Since Juventus' surprise run to the 2015 Champions League final, Marotta and the club administration have been praised for assembling one of Europe's top midfields at a minimal cost, with first choice midfielders Paul Pogba (free), Arturo Vidal (€10.5 million), Andrea Pirlo (free) and Claudio Marchisio (youth product/free), as well as several back-up midfielders on loan, all costing a cumulative total less than €15 million and contributing over one-third of the goals scored in all competitions that season.
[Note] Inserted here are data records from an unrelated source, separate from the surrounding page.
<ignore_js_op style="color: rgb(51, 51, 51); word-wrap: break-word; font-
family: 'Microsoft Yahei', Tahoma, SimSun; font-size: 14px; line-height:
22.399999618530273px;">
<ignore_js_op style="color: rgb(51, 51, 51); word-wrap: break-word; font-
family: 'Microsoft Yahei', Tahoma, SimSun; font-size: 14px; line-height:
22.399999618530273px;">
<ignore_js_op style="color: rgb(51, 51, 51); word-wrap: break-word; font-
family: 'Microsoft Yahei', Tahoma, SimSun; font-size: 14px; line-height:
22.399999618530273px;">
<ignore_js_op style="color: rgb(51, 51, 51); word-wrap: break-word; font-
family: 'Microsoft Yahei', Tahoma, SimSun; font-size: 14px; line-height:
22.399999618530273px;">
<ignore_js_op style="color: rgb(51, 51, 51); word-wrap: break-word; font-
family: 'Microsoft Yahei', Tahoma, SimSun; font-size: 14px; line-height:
On 31 October 2018, Marotta officially terminated his contract as Juventus CEO.

=== Inter Milan ===
On 13 December 2018, Marotta officially joined Inter Milan as sporting CEO. Inter have won several trophies since, including the Scudetto in 2021 and 2024, two Coppa Italia finals 2022 and 2023, and three Supercoppa Italiana titles in 2021, 2022 and 2023. They also made it to the finals of the UEFA Europa League in 2020 and the UEFA Champions League in 2023 and 2025, although losing to Sevilla, Manchester City and Paris Saint-Germain respectively. Before he joined, Inter went through a ten-year trophy drought and under his leadership, Inter has signed the likes of Antonio Conte and Simone Inzaghi to coach the club. Henrikh Mkhitaryan, Romelu Lukaku, Achraf Hakimi, Nicolò Barella, Christian Eriksen, Andre Onana, Hakan Çalhanoğlu, Matteo Darmian, Edin Džeko, Marcus Thuram and Alexis Sánchez are some of his notable signings at the club, with many of these players contributing to Inter's recent success.

On 4 June 2024, following the demise of previous owners Suning Holdings Group and the acquisition of the club by Oaktree Capital Management, Marotta became President and Sporting CEO of the club following a shareholders' meeting.